Walk into a local
health store, or even your local grocery store and you are likely to see
coconut oil. Coconut oil is one of the latest health trends. However, do you
have all of the facts on coconut oil? Coconut oil is a tropical oil made from
the coconut fruit. There are many health claims about coconut oil ranging from
the treatment of lice to treatment of Alzheimer’s disease. However, not all
claims related to coconut oil have been substantiated by research.
There
are two main types of coconut oil used in cooking: virgin and refined. The
first type is “virgin” coconut oil. Virgin coconut oil is extracted from the
fruit of fresh mature coconuts without using chemicals or high temperatures.
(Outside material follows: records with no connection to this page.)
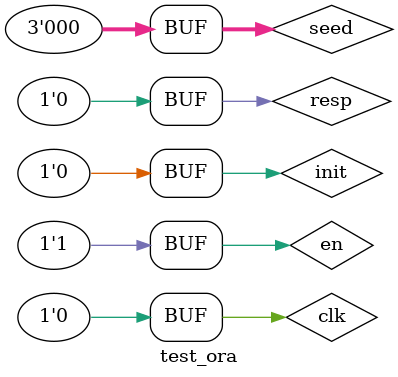
<source format=v>
`timescale 1ns / 1ps

module test_ora;

	// Inputs
	reg resp;
	reg clk;
	reg init;
	reg en;

	// Outputs
	wire [2:0] P;
	reg [2:0] seed;

	// Instantiate the Unit Under Test (UUT)
	ORA_AND uut (
		.resp(resp), 
		.clk(clk), 
		.init(init), 
		.en(en), 
		.P(P), 
	 
		.seed(seed)
	);

	
	
initial begin
		// Initialize Inputs
			seed = 0;
		clk = 0;
		repeat(1000)
		#5  clk=~clk;
		
		end
		initial begin
		#100;
		init = 0;
		#5;
		init=1;
		#5;
		init=0;
		end
		initial begin
	    #100;
		resp=1;
		en = 0;
		#10;
		en=1;
	   #10;
		resp=0;
		#10;
		resp=1;
		#10;
		resp=0;
		#10;
		resp=1;
		#10;
		resp=0;
		
		
		
		
		end
		
	
		// Wait 100 ns for global reset to finish
	
        
		// Add stimulus here


      
endmodule


</source>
This type of coconut is considered “unrefined” and has a light, sweet, nutty
flavor and aroma. It is often used for baking or sautéing at lower temperatures
less than 350 degrees. Refined coconut oil is made from dried coconut meat. It
is often chemically bleached and deodorized. It lacks the sweet nutty flavor of
virgin coconut oil. Refined coconut is often used for baking or stir frying, or
cooking at temperatures up to 425 degrees.
Sometimes
food manufacturers use a version of coconut oil that has been processed further
to produce partially hydrogenated coconut oil. Partially hydrogenated coconut
oil contains trans-fat. We should limit our consumption of trans fats. Check
the nutrition facts panel for trans fats.
In
regard to nutritional composition, coconut oil is considered a solid fat. It is
92% saturated fat, which is higher than butter. In fact, with the exception of
palm kernel oil, all other common culinary oils, including canola, corn,
safflower, soybean, flaxseed, and olive oil contain significantly less
saturated fat than coconut oil.
Coconut
oil is a plant based food and therefore does not contain cholesterol. Many people believe that coconut oil may have
positive health benefits even though it is high in saturated fat. There is some
evidence that coconut oil may have a neutral, or perhaps beneficial effect on
cholesterol levels. However, while there is much “hype” around coconut oil,
there is not adequate research regarding beneficial health benefits.
For
now, it’s best for individuals to follow recommendations from the 2010 Dietary
Guidelines for Americans regarding intakes of saturated and transfats. The
current recommendations state that Americans should consume less than 10% of
calories from saturated fatty acids by replacing them with monounsaturated and
polyunsaturated fatty acids. In addition, individuals should keep trans fatty
acid consumption as low as possible, especially by limiting foods that contain
synthetic sources of trans fat, such as partially hydrogenated oils, and by
limiting other solid fats.
The
bottom line on coconut oil is that we should continue to limit intakes of
saturated fat. There is not yet enough scientific evidence to indicate that
coconut oil is “healthier” than other saturated fats. Individuals should
especially avoid foods containing partially hydrogenated coconut oil. If you
choose to cook with coconut oil, use virgin coconut oil, and use it sparingly.